What you should do: An exact copy of all the data is required.

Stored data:

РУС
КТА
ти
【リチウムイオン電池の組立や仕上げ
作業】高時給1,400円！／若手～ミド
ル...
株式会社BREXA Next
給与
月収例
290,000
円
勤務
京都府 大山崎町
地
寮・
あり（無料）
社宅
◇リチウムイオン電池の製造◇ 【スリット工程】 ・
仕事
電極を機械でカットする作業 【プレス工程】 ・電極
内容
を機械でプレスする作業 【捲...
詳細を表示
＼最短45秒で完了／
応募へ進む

Exercise output:
РУС
КТА
ти
【リチウムイオン電池の組立や仕上げ
作業】高時給1,400円！／若手～ミド
ル...
株式会社BREXA Next
給与
月収例
290,000
円
勤務
京都府 大山崎町
地
寮・
あり（無料）
社宅
◇リチウムイオン電池の製造◇ 【スリット工程】 ・
仕事
電極を機械でカットする作業 【プレス工程】 ・電極
内容
を機械でプレスする作業 【捲...
詳細を表示
＼最短45秒で完了／
応募へ進む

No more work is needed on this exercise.